The Equation That Couldn't be Solved: How Mathematical Genius Discovered the Language of Symmetry

And so for day 1817
04.12.2011

They, The Other Gender

I always thought "one" was a lovely gender neutral word to cover either "he" or "she". Others have taken to using singular "they" (which has support from grammarians going way back). Others use gender free pronouns such as "hir".

Why not import?

I am brought to this question by a poem by Bänoo Zan which begins "Bitter dark / my hair" and ends

Ou has always
liked
esh coffee.
With a note indicating that "ou" is the third person non-gender specific pronoun in Persian and "esh" is the third person singular non-gender specific pronoun.

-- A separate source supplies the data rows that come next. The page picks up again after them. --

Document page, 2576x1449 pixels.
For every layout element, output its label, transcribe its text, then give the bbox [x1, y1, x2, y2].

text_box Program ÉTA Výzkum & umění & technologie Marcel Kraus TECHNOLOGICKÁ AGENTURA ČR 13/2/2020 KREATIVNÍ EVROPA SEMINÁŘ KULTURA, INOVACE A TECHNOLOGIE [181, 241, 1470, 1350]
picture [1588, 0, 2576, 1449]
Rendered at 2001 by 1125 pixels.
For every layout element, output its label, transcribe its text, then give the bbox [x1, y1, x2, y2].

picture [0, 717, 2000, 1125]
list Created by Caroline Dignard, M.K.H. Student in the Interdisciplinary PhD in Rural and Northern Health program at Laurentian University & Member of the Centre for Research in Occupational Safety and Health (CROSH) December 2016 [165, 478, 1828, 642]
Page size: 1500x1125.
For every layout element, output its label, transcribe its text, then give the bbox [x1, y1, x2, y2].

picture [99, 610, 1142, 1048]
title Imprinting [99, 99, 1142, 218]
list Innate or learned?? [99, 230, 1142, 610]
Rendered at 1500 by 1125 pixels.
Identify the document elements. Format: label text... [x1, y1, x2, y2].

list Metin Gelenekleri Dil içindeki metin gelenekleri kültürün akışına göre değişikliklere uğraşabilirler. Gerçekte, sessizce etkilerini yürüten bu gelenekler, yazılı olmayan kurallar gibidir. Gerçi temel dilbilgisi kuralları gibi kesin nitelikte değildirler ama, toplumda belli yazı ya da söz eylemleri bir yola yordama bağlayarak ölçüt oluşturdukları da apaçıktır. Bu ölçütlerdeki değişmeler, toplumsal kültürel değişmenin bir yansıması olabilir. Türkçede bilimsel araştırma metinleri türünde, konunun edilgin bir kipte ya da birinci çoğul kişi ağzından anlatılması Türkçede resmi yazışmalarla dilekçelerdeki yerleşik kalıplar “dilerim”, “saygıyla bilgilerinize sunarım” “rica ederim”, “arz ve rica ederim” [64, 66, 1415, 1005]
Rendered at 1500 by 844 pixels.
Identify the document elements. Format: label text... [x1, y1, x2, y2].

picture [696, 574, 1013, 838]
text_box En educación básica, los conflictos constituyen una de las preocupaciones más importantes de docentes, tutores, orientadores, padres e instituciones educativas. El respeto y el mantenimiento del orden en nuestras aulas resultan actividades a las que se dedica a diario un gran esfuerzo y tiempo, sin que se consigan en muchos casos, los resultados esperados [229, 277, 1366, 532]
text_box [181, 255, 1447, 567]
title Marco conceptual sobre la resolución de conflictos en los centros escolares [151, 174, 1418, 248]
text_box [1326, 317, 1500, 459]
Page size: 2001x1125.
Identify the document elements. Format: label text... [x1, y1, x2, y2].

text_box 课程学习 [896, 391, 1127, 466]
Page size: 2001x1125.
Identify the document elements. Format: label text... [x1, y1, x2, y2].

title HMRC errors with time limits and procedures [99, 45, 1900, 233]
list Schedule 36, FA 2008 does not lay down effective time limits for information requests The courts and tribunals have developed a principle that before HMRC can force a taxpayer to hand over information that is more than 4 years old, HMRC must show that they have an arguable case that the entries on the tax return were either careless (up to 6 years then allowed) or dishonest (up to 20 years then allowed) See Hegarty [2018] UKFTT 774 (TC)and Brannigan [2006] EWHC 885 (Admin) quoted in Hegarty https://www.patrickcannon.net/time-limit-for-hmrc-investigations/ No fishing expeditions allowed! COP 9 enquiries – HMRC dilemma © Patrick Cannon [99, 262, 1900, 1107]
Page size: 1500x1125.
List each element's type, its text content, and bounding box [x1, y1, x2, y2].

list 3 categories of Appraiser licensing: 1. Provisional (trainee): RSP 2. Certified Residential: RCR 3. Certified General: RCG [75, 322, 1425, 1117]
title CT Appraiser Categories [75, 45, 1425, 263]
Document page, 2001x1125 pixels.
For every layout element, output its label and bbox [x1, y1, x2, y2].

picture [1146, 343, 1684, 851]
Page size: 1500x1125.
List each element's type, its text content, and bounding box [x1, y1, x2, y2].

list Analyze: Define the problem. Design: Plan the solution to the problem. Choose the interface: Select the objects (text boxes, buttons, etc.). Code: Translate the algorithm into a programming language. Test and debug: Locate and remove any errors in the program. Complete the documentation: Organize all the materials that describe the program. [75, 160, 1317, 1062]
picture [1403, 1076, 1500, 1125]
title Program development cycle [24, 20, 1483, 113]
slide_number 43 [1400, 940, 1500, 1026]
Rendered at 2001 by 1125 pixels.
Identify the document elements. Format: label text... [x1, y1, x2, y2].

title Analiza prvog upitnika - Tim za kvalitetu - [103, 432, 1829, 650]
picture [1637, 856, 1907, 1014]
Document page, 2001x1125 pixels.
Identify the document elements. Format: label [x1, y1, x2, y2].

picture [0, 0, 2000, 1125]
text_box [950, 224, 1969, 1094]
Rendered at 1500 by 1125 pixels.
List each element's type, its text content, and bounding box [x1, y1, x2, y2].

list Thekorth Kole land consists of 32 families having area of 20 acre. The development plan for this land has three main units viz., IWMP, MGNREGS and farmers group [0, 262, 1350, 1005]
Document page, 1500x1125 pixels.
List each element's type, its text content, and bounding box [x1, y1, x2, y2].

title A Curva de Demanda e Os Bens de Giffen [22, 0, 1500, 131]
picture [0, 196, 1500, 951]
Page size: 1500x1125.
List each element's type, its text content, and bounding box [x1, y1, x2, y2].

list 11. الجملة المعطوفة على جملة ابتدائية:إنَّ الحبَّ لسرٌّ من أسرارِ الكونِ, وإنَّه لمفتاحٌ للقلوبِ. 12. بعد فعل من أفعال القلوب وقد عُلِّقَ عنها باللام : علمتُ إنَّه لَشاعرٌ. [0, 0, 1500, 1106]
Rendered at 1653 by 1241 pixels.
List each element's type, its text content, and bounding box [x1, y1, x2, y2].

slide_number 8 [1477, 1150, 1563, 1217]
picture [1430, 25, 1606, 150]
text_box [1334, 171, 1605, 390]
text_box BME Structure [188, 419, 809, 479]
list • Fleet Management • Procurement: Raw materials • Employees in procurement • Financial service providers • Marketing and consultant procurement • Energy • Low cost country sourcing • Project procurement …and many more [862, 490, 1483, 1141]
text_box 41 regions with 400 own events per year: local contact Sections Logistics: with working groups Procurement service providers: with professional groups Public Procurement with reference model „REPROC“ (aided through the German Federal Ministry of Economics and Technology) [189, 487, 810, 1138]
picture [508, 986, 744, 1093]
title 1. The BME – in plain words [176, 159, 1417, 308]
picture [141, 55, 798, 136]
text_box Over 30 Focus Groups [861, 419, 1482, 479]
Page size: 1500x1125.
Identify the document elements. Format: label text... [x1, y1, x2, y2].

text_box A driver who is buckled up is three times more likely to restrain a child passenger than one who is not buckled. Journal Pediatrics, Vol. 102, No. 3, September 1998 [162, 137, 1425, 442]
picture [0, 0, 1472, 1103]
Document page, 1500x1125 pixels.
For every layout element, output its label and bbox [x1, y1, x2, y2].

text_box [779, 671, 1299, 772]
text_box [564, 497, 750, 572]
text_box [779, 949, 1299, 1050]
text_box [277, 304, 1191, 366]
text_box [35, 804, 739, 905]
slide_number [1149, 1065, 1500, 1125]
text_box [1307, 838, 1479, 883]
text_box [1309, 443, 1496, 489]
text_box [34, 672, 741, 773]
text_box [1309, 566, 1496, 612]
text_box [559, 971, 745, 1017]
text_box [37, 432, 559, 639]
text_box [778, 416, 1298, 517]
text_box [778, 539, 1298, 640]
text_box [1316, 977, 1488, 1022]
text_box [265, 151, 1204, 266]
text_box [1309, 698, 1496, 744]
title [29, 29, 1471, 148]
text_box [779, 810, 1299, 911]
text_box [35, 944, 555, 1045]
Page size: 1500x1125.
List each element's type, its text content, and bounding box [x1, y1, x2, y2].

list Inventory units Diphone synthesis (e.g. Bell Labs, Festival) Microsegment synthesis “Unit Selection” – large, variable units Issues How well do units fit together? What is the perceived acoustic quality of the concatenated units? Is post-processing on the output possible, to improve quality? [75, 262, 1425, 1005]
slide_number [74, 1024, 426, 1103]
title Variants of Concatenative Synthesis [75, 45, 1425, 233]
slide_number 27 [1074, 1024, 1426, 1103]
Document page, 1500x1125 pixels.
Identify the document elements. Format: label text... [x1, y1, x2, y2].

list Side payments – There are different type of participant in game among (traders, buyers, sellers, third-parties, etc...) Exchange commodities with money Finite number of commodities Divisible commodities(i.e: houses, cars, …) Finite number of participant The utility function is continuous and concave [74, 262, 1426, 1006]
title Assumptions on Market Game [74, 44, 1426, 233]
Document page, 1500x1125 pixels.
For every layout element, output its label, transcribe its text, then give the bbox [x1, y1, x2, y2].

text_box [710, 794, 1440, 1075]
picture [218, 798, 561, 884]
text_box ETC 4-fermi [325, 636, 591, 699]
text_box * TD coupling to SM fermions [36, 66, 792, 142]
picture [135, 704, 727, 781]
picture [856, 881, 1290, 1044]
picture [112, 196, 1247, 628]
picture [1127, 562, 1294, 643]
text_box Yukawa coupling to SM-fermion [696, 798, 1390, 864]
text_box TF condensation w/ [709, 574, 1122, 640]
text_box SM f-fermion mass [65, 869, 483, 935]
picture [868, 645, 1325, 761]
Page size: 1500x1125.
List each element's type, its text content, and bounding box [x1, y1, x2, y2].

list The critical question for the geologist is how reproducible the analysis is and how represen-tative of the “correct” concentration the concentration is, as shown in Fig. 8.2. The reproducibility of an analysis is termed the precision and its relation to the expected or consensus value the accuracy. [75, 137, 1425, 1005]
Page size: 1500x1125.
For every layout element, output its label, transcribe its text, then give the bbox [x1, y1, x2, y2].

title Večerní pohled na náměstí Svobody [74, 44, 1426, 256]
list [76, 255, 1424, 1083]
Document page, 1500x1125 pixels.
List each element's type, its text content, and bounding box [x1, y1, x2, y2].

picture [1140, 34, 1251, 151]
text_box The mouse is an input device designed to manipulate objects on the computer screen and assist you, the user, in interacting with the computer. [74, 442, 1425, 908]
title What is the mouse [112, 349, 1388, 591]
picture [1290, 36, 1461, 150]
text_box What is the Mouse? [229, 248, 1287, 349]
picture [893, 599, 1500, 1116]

The full poem appears in From the Root Zine Issue #1 ::hair::

And so for day 1816
03.12.2011

On the Nature of Polls

Charles Bernstein

What seems to be discouraged in American politics is any active participation in the designation and description of public policy issues — a ceding of authority that politicians, journalists, and the public are forced to accept if they are to play the political roles to which they seem to have been assigned. The poll remains the most conspicuous example of this disenfranchising process, for polls elicit binary reactions to always-already articulated policies — a stark contrast to proactive political participation that entails involvement in formulating these policies — including formulating the way they are represented.
A Poetics (Harvard University Press, 1992)

And so for day 1815
02.12.2011

Situatedness

Ian Gold and Suparna Choudhury
"Losing Our Heads"
Literary Review of Canada

Contemporary neuroscience is what the brain looks like through a keyhole. It is the science of the brain in isolation. The brain, however, is not isolated; it is situated. It lives in an environment-first and foremost, in a body, as well as in a physical, social and cultural milieu — and this environment matters to our understanding of what the brain does. A full description of brain function, therefore, will have to be an expansive one that includes neuroscience as well as a characterization of those features of the world — especially the social world — that matter most to the working brain.